Please note: If a student misses a class when an assignment is due and that student has a legitimate excuse, the professor will accept the late assignment without penalty at his discretion. The professor defines what constitutes a legitimate excuse and reserves the right not to grant full credit for assignments turned in under these circumstances.

How you will be graded:

Weekly projects & blog posts 15%
Exam I 25%
Exam II 25%
Final exam 25%
Professionalism and participation 10%
Total   
100%

For daily projects and blog posts, grades of check plus, check, check minus, and zero will be awarded. Roughly translated, check plusses = As; checks = Bs; and check minuses = Cs. The wide variability of subjectivity of these daily assignments, such as “bring in three examples of metonymic symbolism,” preclude a more precise grading scheme. The check system also facilitates a faster turnaround time.
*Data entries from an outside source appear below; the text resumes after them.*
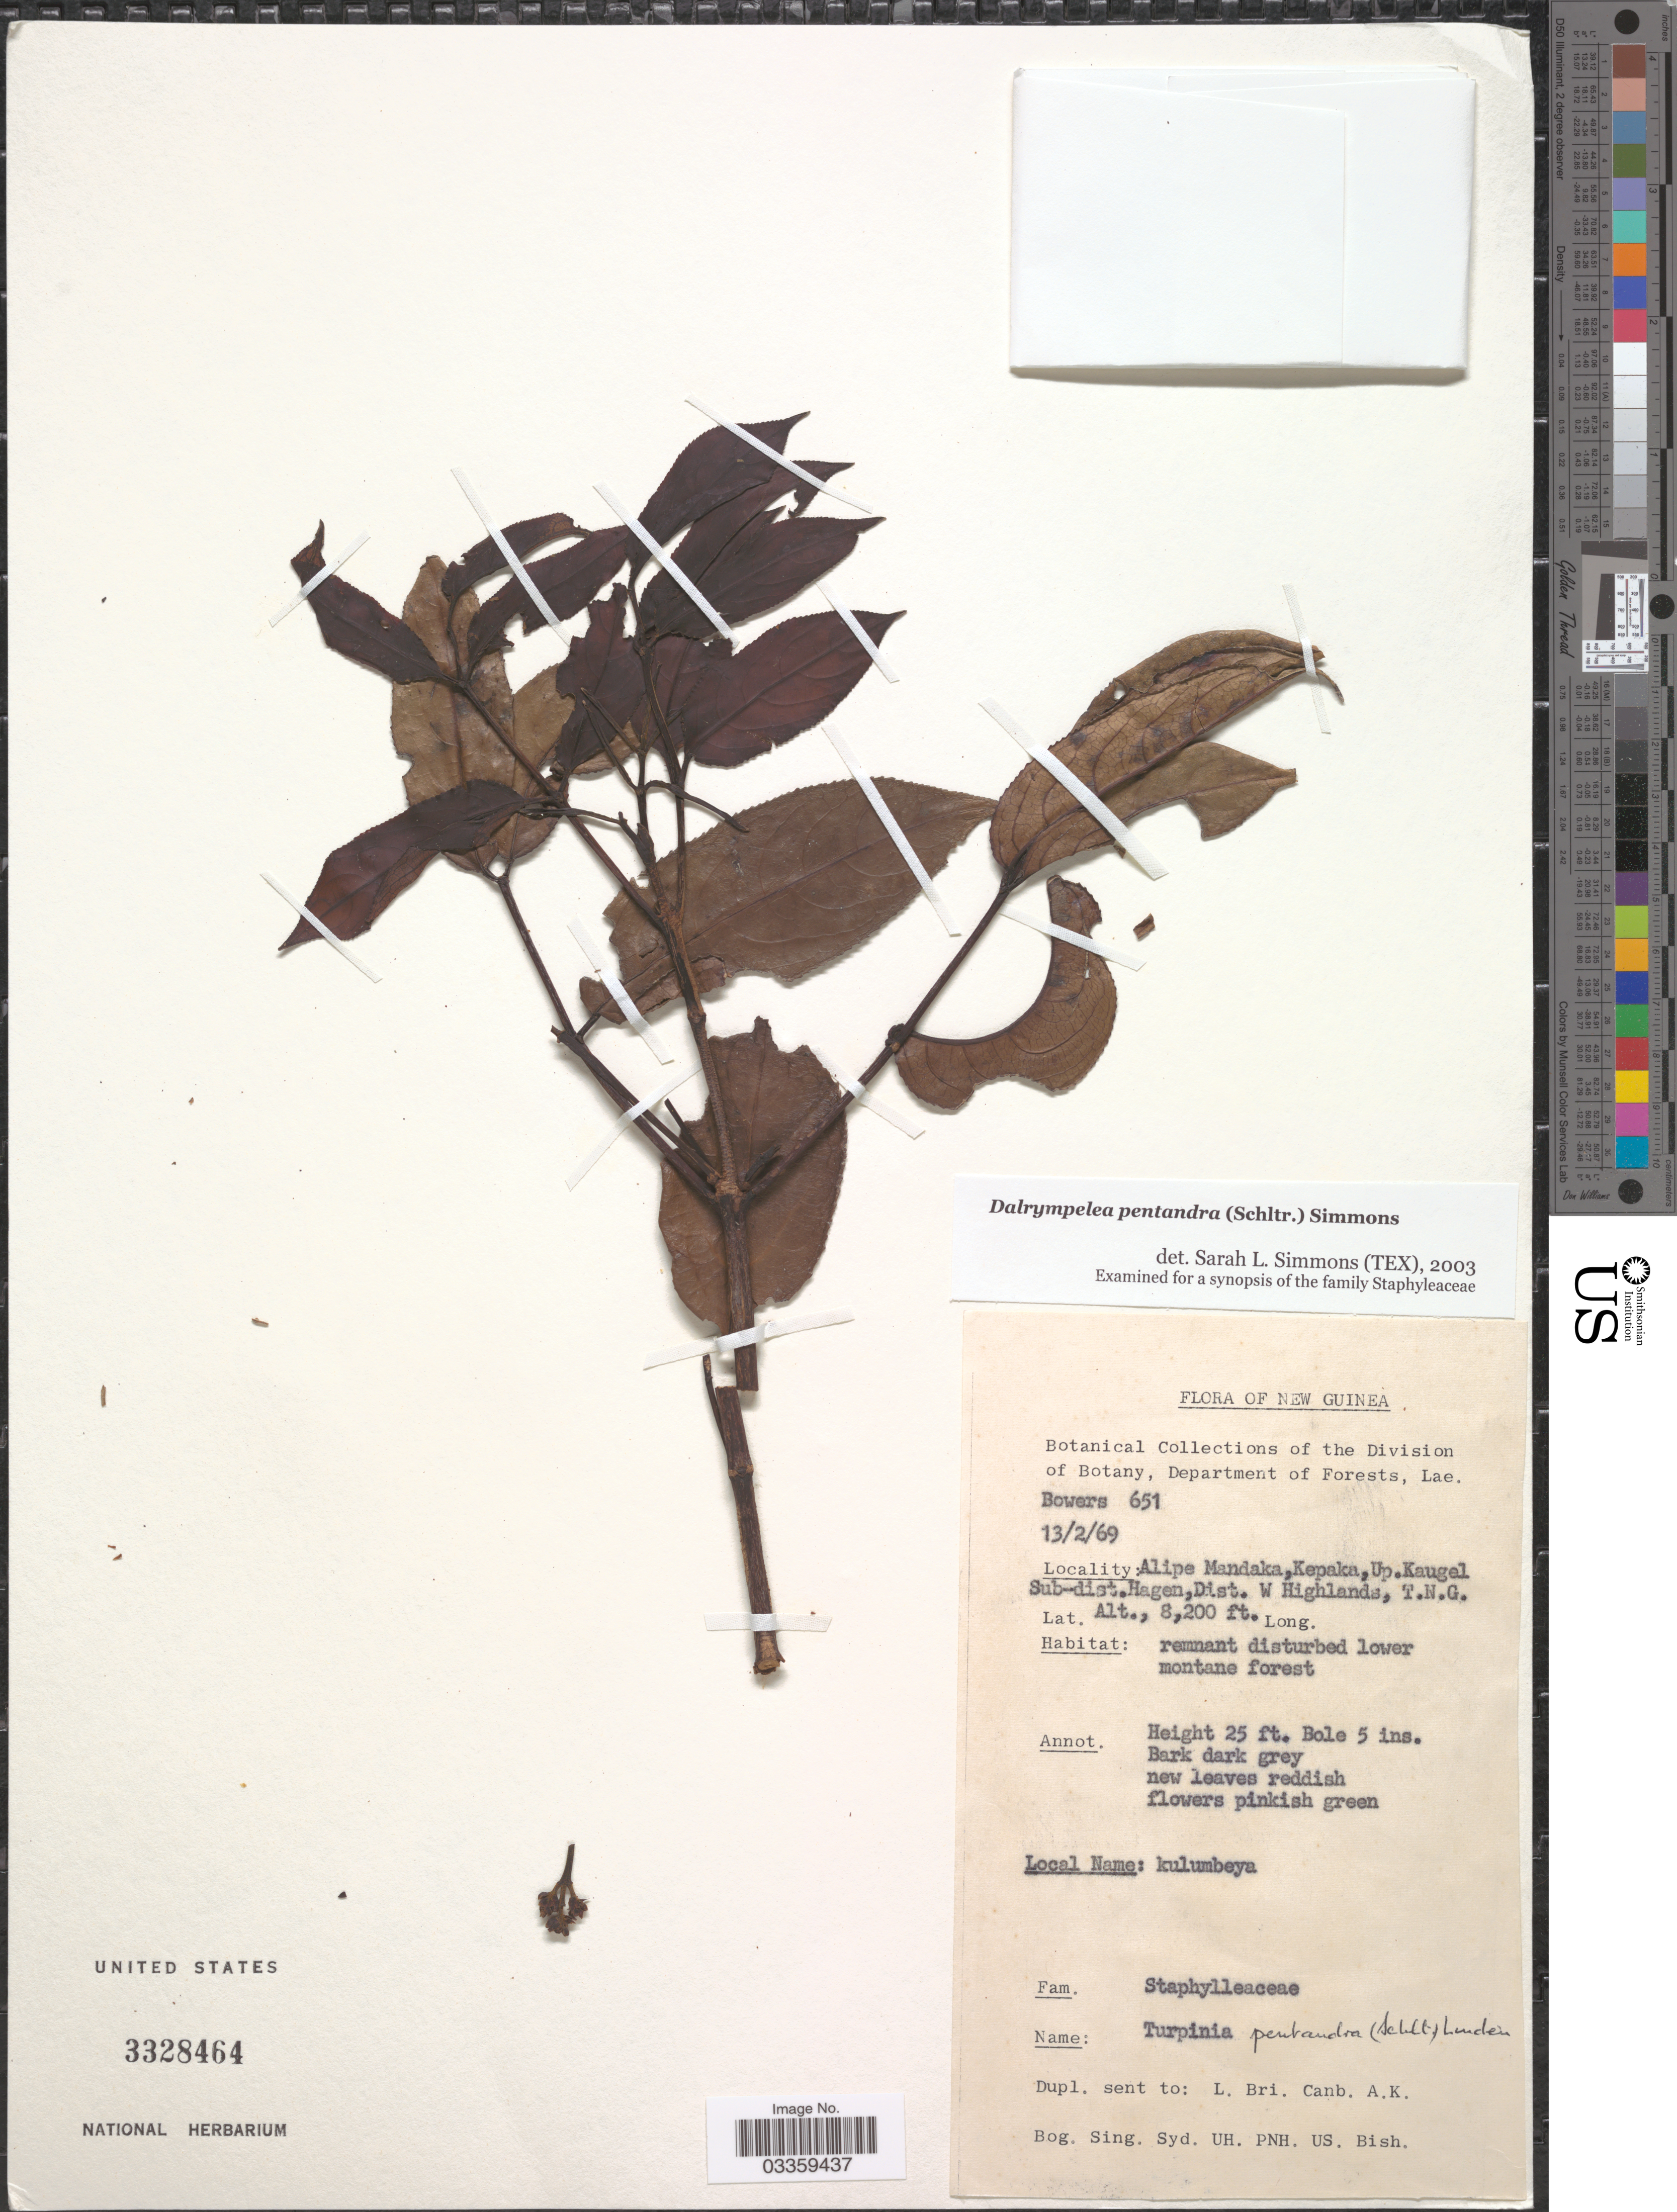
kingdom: Plantae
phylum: Tracheophyta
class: Magnoliopsida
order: Crossosomatales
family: Staphyleaceae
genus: Turpinia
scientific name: Turpinia pentandra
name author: (Schltr.) B.L. Linden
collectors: -. Bowers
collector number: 651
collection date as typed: Transcribed d/m/y: 13/2/69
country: Papua New Guinea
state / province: Western Highlands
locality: New Guinea. Alipe Mandaka, Kepaka, Up. Kaugel Sub-dist. Hagen, Dist. W. Highlands, T.N.G.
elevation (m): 2499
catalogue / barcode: US 3328464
To compute your final grade, add up your point totals, apply the appropriate percentages, then refer to the grading system summarized here:

A
93-100
A-
90-92
B+
88-89
B
83-87
B-
80-82
C+
78-79
C
73-77
C-
70-72
D+
68-69
D
60-67
F
59 and below

Definitions of the grades can be found in the Berry College Bulletin. “A” students will demonstrate an outstanding mastery of course material and will perform far above that required for credit in the course and far above that usually seen in the course. The “A” grade should be awarded sparingly and should identify student performance that is relatively unusual in the course.

Berry Viking code
Academic dishonesty in any form is unacceptable because any breach in academic integrity, however small, strikes destructively at the college’s life and work. The code is not just policy, it is foundational to the academic environment we enjoy and in which scholarship thrives. It is in force in this classroom.

For the complete Viking Code, please consult the student handbook. In short, each student is “expected to recognize constituted authority, to abide by the ordinary rules of good conduct, to be truthful, to respect the rights of others.” The College’s mission, in part, commits to a community of integrity and justice. During an era when ethics are sometimes suspect, there seems no higher goal toward which students ought to strive than that of personal honor.

Students with special needs
If you have special needs of any kind, including learning disabilities, please let me know. Come discuss it with me. I want to make sure on the front end that we prevent any problems associated with the course. Martha Van Cise, director of the Academic Support Center, suggests: “Students with disabilities who believe that they may need accommodation in this course are encouraged to contact the Academic Support Center in Krannert Room 301 as soon as possible to ensure that such accommodations are implemented in a timely fashion.”

Finally, I believe we are here for a good time, not a long time, so let’s have some fun!